■ Supplied records ■
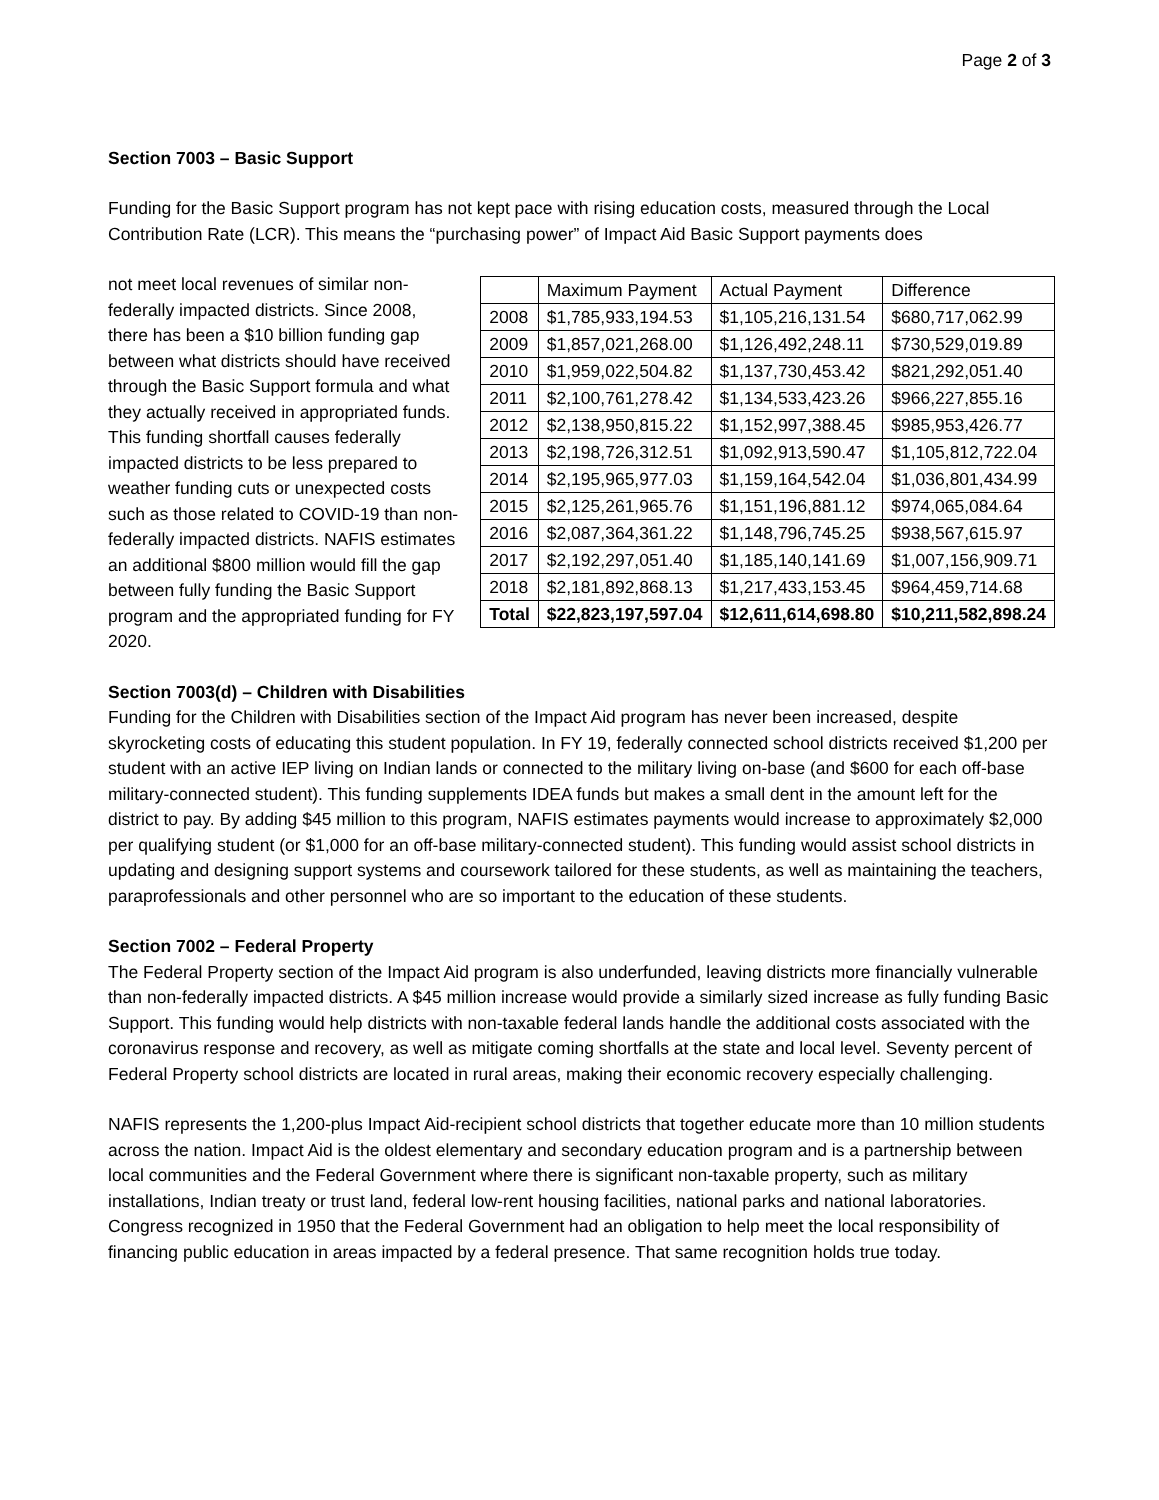Page 2 of 3
Section 7003 – Basic Support
Funding for the Basic Support program has not kept pace with rising education costs, measured through the Local Contribution Rate (LCR). This means the “purchasing power” of Impact Aid Basic Support payments does
| | Maximum Payment | Actual Payment | Difference |
| 2008 | $1,785,933,194.53 | $1,105,216,131.54 | $680,717,062.99 |
| 2009 | $1,857,021,268.00 | $1,126,492,248.11 | $730,529,019.89 |
| 2010 | $1,959,022,504.82 | $1,137,730,453.42 | $821,292,051.40 |
| 2011 | $2,100,761,278.42 | $1,134,533,423.26 | $966,227,855.16 |
| 2012 | $2,138,950,815.22 | $1,152,997,388.45 | $985,953,426.77 |
| 2013 | $2,198,726,312.51 | $1,092,913,590.47 | $1,105,812,722.04 |
| 2014 | $2,195,965,977.03 | $1,159,164,542.04 | $1,036,801,434.99 |
| 2015 | $2,125,261,965.76 | $1,151,196,881.12 | $974,065,084.64 |
| 2016 | $2,087,364,361.22 | $1,148,796,745.25 | $938,567,615.97 |
| 2017 | $2,192,297,051.40 | $1,185,140,141.69 | $1,007,156,909.71 |
| 2018 | $2,181,892,868.13 | $1,217,433,153.45 | $964,459,714.68 |
| Total | $22,823,197,597.04 | $12,611,614,698.80 | $10,211,582,898.24 |
not meet local revenues of similar non-federally impacted districts. Since 2008, there has been a $10 billion funding gap between what districts should have received through the Basic Support formula and what they actually received in appropriated funds. This funding shortfall causes federally impacted districts to be less prepared to weather funding cuts or unexpected costs such as those related to COVID-19 than non-federally impacted districts. NAFIS estimates an additional $800 million would fill the gap between fully funding the Basic Support program and the appropriated funding for FY 2020.
Section 7003(d) – Children with Disabilities
Funding for the Children with Disabilities section of the Impact Aid program has never been increased, despite skyrocketing costs of educating this student population. In FY 19, federally connected school districts received $1,200 per student with an active IEP living on Indian lands or connected to the military living on-base (and $600 for each off-base military-connected student). This funding supplements IDEA funds but makes a small dent in the amount left for the district to pay. By adding $45 million to this program, NAFIS estimates payments would increase to approximately $2,000 per qualifying student (or $1,000 for an off-base military-connected student). This funding would assist school districts in updating and designing support systems and coursework tailored for these students, as well as maintaining the teachers, paraprofessionals and other personnel who are so important to the education of these students.
Section 7002 – Federal Property
The Federal Property section of the Impact Aid program is also underfunded, leaving districts more financially vulnerable than non-federally impacted districts. A $45 million increase would provide a similarly sized increase as fully funding Basic Support. This funding would help districts with non-taxable federal lands handle the additional costs associated with the coronavirus response and recovery, as well as mitigate coming shortfalls at the state and local level. Seventy percent of Federal Property school districts are located in rural areas, making their economic recovery especially challenging.
NAFIS represents the 1,200-plus Impact Aid-recipient school districts that together educate more than 10 million students across the nation. Impact Aid is the oldest elementary and secondary education program and is a partnership between local communities and the Federal Government where there is significant non-taxable property, such as military installations, Indian treaty or trust land, federal low-rent housing facilities, national parks and national laboratories. Congress recognized in 1950 that the Federal Government had an obligation to help meet the local responsibility of financing public education in areas impacted by a federal presence. That same recognition holds true today.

■ Task instructions ■
Scan the data above for the word "through" and report every line where it is found.

■ Task output ■
Funding for the Basic Support program has not kept pace with rising education costs, measured through the Local Contribution Rate (LCR). This means the “purchasing power” of Impact Aid Basic Support payments does
not meet local revenues of similar non-federally impacted districts. Since 2008, there has been a $10 billion funding gap between what districts should have received through the Basic Support formula and what they actually received in appropriated funds. This funding shortfall causes federally impacted districts to be less prepared to weather funding cuts or unexpected costs such as those related to COVID-19 than non-federally impacted districts. NAFIS estimates an additional $800 million would fill the gap between fully funding the Basic Support program and the appropriated funding for FY 2020.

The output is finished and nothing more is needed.